Big Gay – the putative opinion-makers encompassing organizations like the Human Rights Campaign, cultural figures like George Takei, and openly gay politicians like Sen. Tammy Baldwin (D-Wisc.) – has for decades shown a reflexive aversion to conservatives and Republicans. “Benefit of the doubt” and “finding common ground” are not in their toolkit concerning those who lean right.

Trump’s initial signals, however, offer more promise to LGBT Americans than those of any previous Republican party leader:

  • In his speech at the Republican National Convention (RNC), Trump made history with a promise to “do everything in my power to protect our LGBT citizens” from attacks like the one at an Orlando gay nightclub six weeks earlier. And, beaming at a Colorado rally 10 days before the election, he showcased a rainbow flagemblazoned with “LGBTs for TRUMP.”
  • Many of Trump’s advisers and appointees would be unthinkable in previous, less tolerant GOP administrations. For example, Secretary of State-designate Rex Tillerson was said to be instrumental in changing the Boys Scouts’ exclusionary policies when he headed that organization. And openly gay businessman Peter Thiel spoke at the RNC and serves on Trump’s transition team.
  • Even on a hot-button issue like transgender bathroom access, Trump has shown inclusive instincts – inviting Caitlyn Jenner to use any bathroom in his buildings that she wanted – which she did.
  • Trump has indicated no plans to roll back gay marriage, saying it’s no longer a legally contested issue.
  • At a time when transition team members have publicly questioned Obama Administration policies regarding women’s rights and climate change, no similar challenges have targeted the administration’s pro-gay steps. In fact, when conservative Christian leader Tony Perkins proposed that “LGBTQ activists… be ferreted out and will be replaced by conservatives,” a Trump spokesman said the president-elect “campaigned on a message of unity in order to bring all Americans together…. that discrimination of any kind will be condoned or tolerated in a Trump administration is simply absurd.”

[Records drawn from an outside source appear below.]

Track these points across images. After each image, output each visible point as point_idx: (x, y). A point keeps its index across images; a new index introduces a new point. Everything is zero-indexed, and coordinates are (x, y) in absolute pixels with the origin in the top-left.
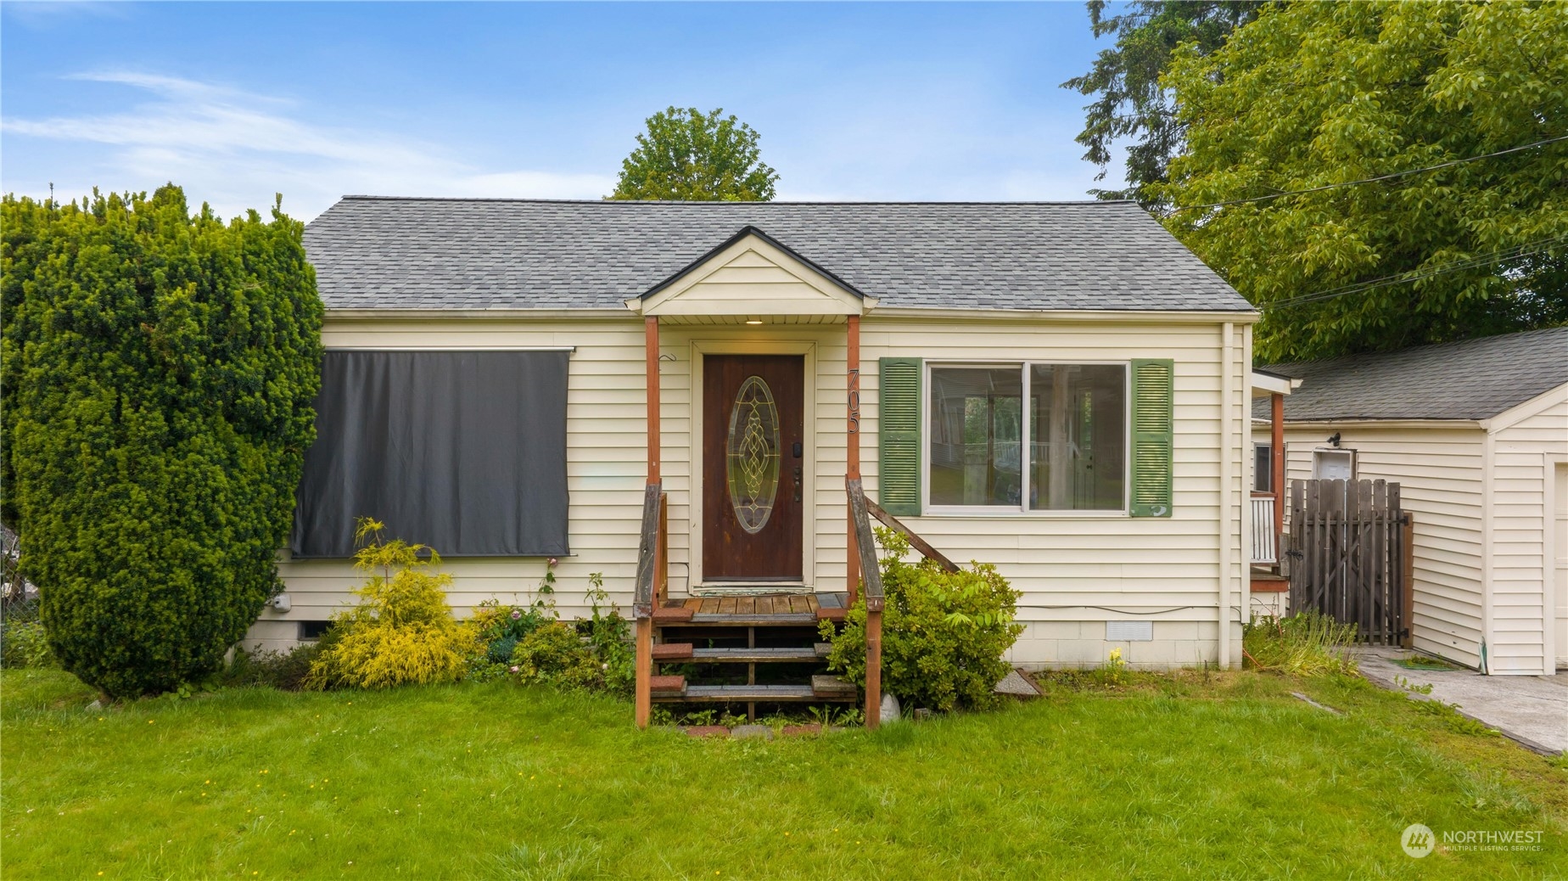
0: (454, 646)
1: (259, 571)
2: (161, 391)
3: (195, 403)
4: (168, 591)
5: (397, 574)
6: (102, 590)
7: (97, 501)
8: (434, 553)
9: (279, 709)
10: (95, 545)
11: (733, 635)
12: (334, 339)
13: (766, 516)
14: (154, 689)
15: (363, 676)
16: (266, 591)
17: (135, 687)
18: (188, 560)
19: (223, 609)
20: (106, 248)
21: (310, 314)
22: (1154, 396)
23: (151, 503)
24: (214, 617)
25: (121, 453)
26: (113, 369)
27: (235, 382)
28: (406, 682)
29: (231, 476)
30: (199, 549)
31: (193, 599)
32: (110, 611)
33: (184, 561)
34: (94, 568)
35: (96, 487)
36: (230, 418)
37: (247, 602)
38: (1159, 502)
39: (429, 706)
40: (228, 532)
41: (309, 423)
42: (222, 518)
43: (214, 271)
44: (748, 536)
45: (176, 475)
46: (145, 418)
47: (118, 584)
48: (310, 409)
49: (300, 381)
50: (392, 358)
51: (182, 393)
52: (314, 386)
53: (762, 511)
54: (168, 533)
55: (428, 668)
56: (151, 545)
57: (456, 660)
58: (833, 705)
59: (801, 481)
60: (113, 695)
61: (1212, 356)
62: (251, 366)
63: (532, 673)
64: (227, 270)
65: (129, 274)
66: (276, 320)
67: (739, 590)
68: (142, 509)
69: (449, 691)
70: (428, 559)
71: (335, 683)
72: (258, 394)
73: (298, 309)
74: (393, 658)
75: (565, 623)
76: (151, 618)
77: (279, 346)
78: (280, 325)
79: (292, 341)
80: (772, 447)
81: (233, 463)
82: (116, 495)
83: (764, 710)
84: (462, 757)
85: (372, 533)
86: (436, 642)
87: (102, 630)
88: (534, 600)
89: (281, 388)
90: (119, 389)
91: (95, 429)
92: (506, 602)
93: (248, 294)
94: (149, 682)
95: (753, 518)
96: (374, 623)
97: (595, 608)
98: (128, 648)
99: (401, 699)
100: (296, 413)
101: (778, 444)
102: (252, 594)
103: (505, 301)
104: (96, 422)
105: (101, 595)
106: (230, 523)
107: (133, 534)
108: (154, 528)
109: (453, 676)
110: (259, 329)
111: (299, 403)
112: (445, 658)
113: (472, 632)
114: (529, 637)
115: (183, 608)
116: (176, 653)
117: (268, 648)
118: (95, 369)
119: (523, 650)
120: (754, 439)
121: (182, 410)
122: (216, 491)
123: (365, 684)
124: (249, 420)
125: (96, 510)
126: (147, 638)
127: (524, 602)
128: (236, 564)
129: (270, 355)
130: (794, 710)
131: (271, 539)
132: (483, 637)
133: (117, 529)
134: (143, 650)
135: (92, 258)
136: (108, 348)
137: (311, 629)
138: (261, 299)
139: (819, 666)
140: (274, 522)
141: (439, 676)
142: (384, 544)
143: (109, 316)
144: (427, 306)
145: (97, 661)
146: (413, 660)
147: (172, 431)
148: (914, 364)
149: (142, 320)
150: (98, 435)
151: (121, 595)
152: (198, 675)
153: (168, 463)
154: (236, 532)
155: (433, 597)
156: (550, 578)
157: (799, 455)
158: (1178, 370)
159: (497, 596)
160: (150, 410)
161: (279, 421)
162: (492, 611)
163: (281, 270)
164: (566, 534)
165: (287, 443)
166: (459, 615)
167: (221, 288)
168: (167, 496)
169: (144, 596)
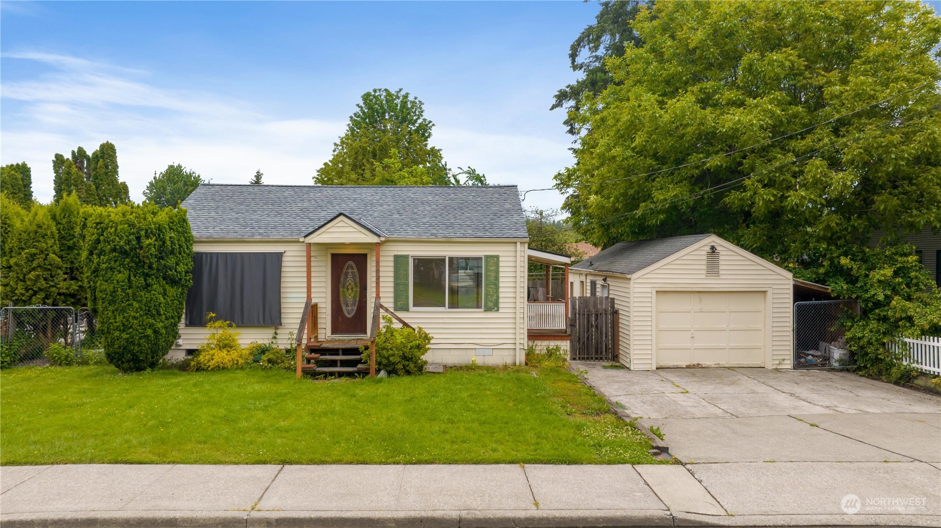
0: (241, 356)
1: (173, 330)
2: (143, 271)
3: (153, 275)
4: (145, 336)
5: (220, 332)
6: (125, 336)
7: (123, 307)
8: (234, 325)
9: (181, 376)
10: (122, 321)
11: (335, 351)
12: (197, 248)
13: (354, 312)
14: (139, 369)
15: (209, 366)
16: (175, 337)
17: (133, 369)
18: (151, 326)
19: (162, 342)
20: (126, 226)
21: (189, 240)
22: (492, 268)
23: (140, 307)
24: (159, 345)
25: (130, 291)
26: (128, 264)
27: (166, 267)
28: (224, 368)
29: (164, 298)
30: (155, 322)
31: (153, 339)
32: (127, 342)
33: (150, 326)
34: (122, 328)
35: (123, 302)
36: (164, 279)
37: (169, 341)
38: (493, 306)
39: (231, 375)
40: (164, 317)
41: (190, 279)
42: (162, 312)
43: (159, 230)
44: (348, 319)
45: (147, 298)
46: (138, 280)
47: (129, 334)
48: (190, 274)
49: (187, 265)
50: (219, 255)
51: (149, 271)
52: (191, 266)
53: (353, 310)
54: (145, 317)
55: (231, 364)
56: (140, 321)
57: (241, 361)
58: (363, 373)
59: (366, 298)
60: (125, 371)
61: (513, 254)
62: (171, 261)
63: (266, 365)
64: (164, 230)
65: (133, 234)
66: (179, 245)
67: (344, 338)
68: (137, 309)
69: (238, 371)
70: (232, 326)
71: (199, 369)
72: (173, 271)
73: (186, 240)
74: (219, 360)
75: (281, 350)
76: (139, 345)
77: (180, 254)
78: (180, 246)
79: (184, 251)
80: (356, 286)
81: (165, 294)
82: (129, 305)
83: (341, 375)
84: (239, 385)
85: (212, 317)
86: (234, 355)
87: (124, 349)
88: (270, 341)
89: (181, 268)
90: (130, 271)
91: (123, 284)
92: (260, 342)
93: (170, 237)
94: (137, 367)
95: (349, 311)
96: (212, 349)
97: (291, 344)
98: (132, 355)
99: (222, 373)
100: (186, 276)
101: (358, 285)
102: (171, 338)
103: (260, 234)
104: (123, 282)
105: (124, 337)
106: (164, 314)
107: (135, 318)
108: (141, 316)
109: (240, 367)
110: (174, 249)
111: (186, 272)
112: (237, 361)
113: (247, 352)
114: (267, 354)
115: (149, 342)
116: (146, 357)
117: (175, 357)
118: (122, 264)
119: (264, 358)
120: (350, 283)
121: (149, 277)
122: (160, 303)
123: (209, 369)
124: (171, 279)
125: (123, 310)
126: (138, 352)
127: (267, 342)
128: (166, 328)
129: (177, 257)
130: (350, 375)
131: (177, 320)
132: (251, 354)
133: (129, 316)
134: (136, 356)
135: (123, 229)
136: (127, 258)
137: (190, 352)
138: (174, 239)
139: (359, 361)
140: (178, 314)
141: (235, 366)
142: (216, 321)
143: (127, 247)
144: (232, 236)
145: (122, 359)
146: (226, 361)
147: (146, 284)
148: (407, 257)
149: (137, 248)
150: (123, 286)
151: (130, 337)
152: (153, 365)
153: (145, 294)
154: (166, 317)
155: (233, 340)
156: (276, 333)
157: (366, 289)
158: (501, 259)
159: (257, 340)
160: (139, 277)
161: (180, 279)
162: (255, 345)
163: (180, 227)
164: (280, 318)
165: (182, 286)
166: (243, 347)
167: (162, 236)
168: (145, 305)
169: (138, 338)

Certainly, the Trump Administration will not be as gay-friendly as one led by Hillary Clinton. But what do you expect? LGBT Americans were firmly in the Democrat camp, whereas only 14 percent of the gay electorate voted for Trump. Since Evangelical Christians actually were a major part of the Republican coalition, the fact this administration is addressing gay concerns at all is heartening.